Nevertheless, the Reagan administration, which has been far more flexible than its predecessors in permitting nuclear commerce with South Africa, reportedly would like to approve the Westinghouse application.

The State Department for days has been on the verge of sending the Energy Department its recommendation that the U.S. government approve the Westinghouse application, according to informed sources.

They said that the delay stems less from concern over erosion of nonproliferation policy than from White House uneasiness over the potential political fallout of appearing to be eager to do nuclear business with South Africa.

A group of about 30 congressmen was rushing a letter to the State Department late yesterday expressing "deep dismay" at the prospect of imminent approval of the Westinghouse application.

Although the two power reactors are not likely to be used to aid a South African nuclear weapons program, they will be the first atomic power plants on the African continent and are viewed as of symbolic importance by the Pretoria government and opponents of the apartheid regime.

Last December, the African National Congress, an outlawed black guerrilla group, claimed responsibility for four explosions that damaged one of the Koeburg reactors, forcing South Africa to postpone the start of operation of the power plant until early next year.

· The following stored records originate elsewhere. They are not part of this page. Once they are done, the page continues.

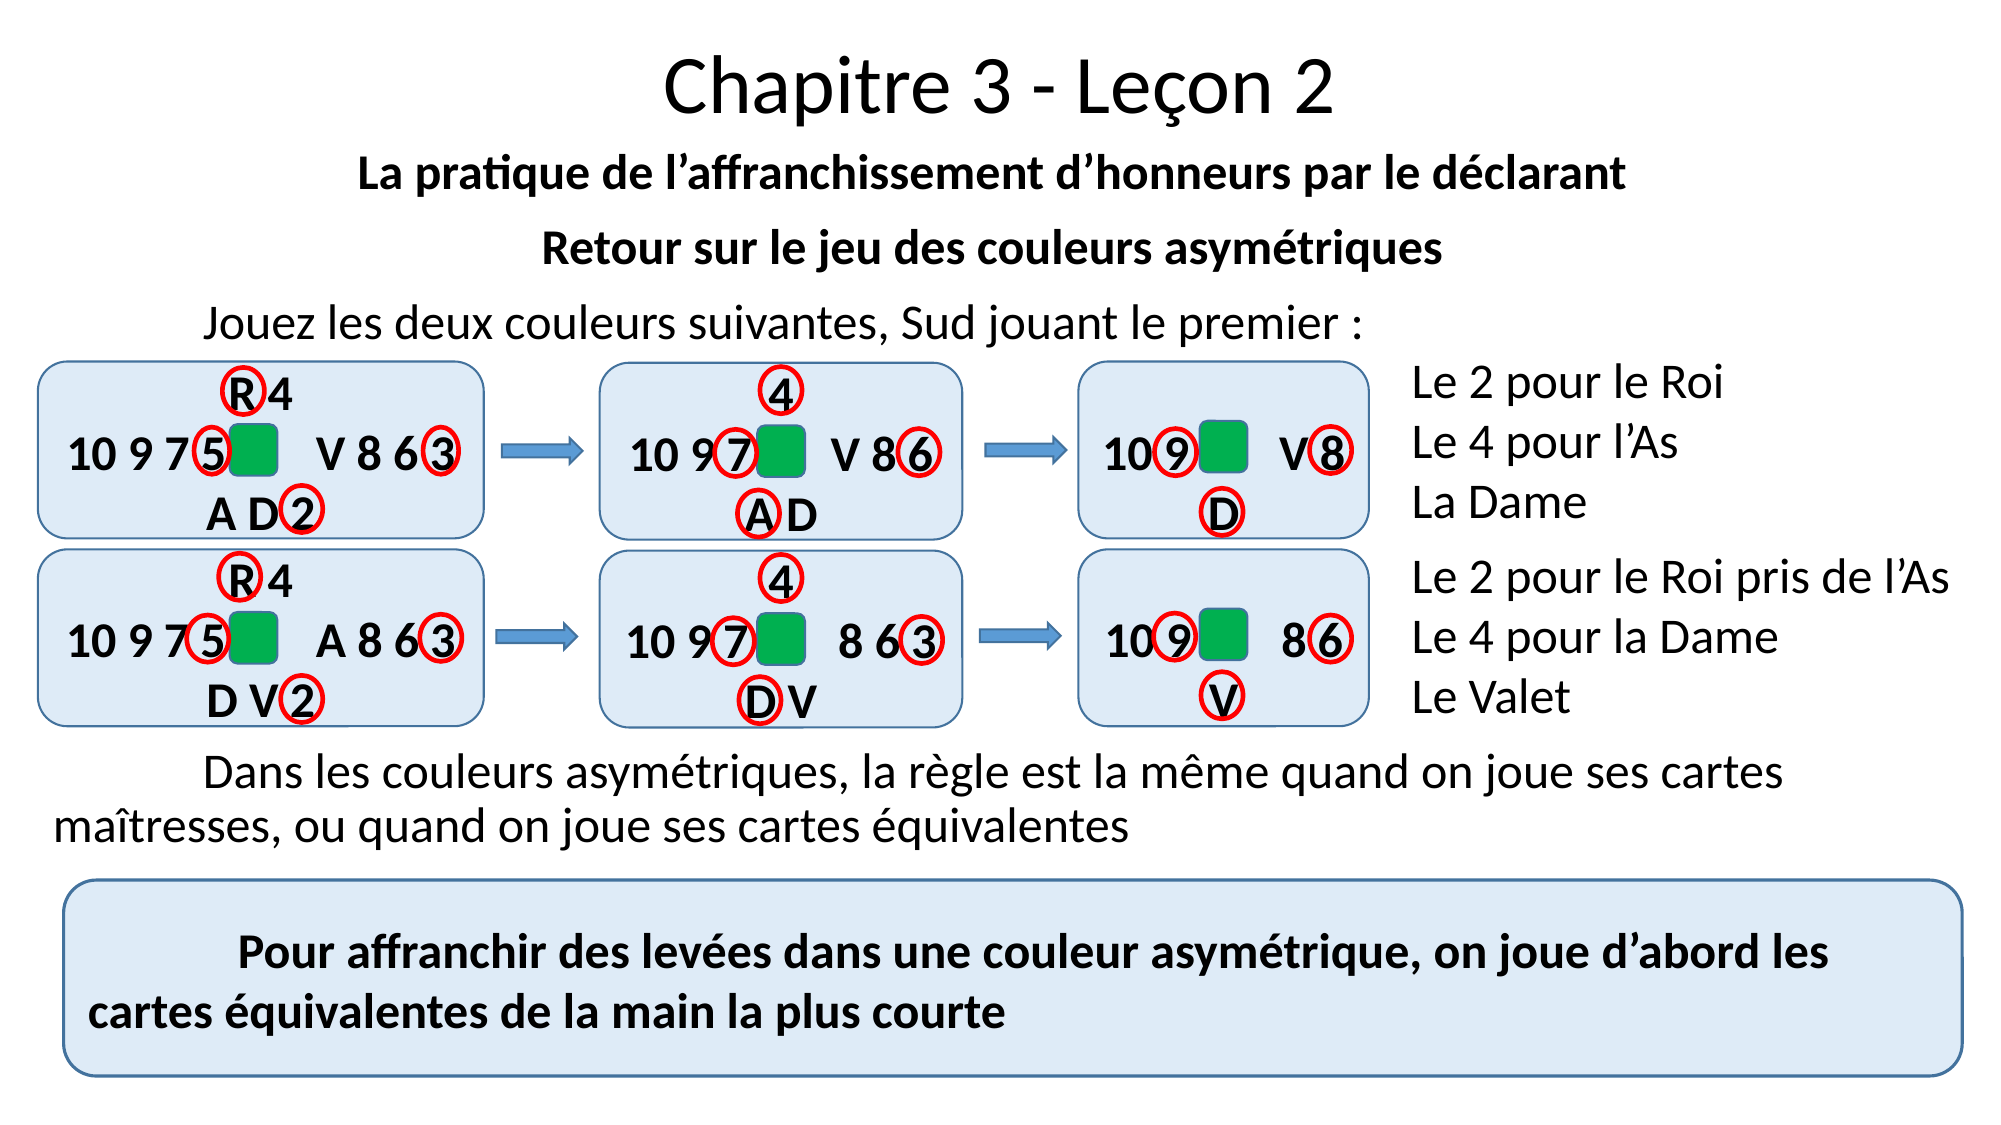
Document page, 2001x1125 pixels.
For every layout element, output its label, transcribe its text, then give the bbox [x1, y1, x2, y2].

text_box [1078, 549, 1369, 727]
text_box Pour affranchir des levées dans une couleur asymétrique, on joue d’abord les cartes équivalentes de la main la plus courte [62, 879, 1964, 1078]
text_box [37, 361, 484, 539]
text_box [1078, 361, 1369, 539]
text_box [984, 434, 1068, 466]
text_box [978, 620, 1063, 652]
text_box [500, 435, 585, 467]
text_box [599, 550, 963, 728]
text_box Le 2 pour le Roi pris de l’As Le 4 pour la Dame Le Valet [1396, 536, 1996, 732]
subtitle La pratique de l’affranchissement d’honneurs par le déclarant Retour sur le jeu des couleurs asymétriques Jouez les deux couleurs suivantes, Sud jouant le premier : Dans les couleurs asymétriques, la règle est la même quand on joue ses cartes maîtresses, ou quand on joue ses cartes équivalentes [37, 139, 1948, 1088]
title Chapitre 3 - Leçon 2 [249, 38, 1750, 139]
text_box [599, 362, 963, 540]
text_box Le 2 pour le Roi Le 4 pour l’As La Dame [1396, 341, 1996, 536]
text_box [495, 621, 579, 652]
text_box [37, 549, 484, 727]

Two House Foreign Affairs subcommittees are scheduled to open hearings today on legislation that would tighten the 1978 nonproliferation act and close loopholes that permit the administration to authorize contracts such as the one pursued by Westinghouse.

Tom Christopher, general manager of Westinghouse's nuclear services integration division, said yesterday that the services his company would offer the South Africans are "primarily training in maintenance and management of maintenance. There is very little associated with nuclear per se."

Christopher said the number of Westinghouse employes who would be based in South Africa would range from six to a maximum of 15, depending on the services desired, and that a small number of South Africans probably would visit Westinghouse facilities in its headquarters city of Pittsburgh from time to time for training.

The other two competitors reported in the running for the contract are Framatome and Kraft Werk Union, a German nuclear company.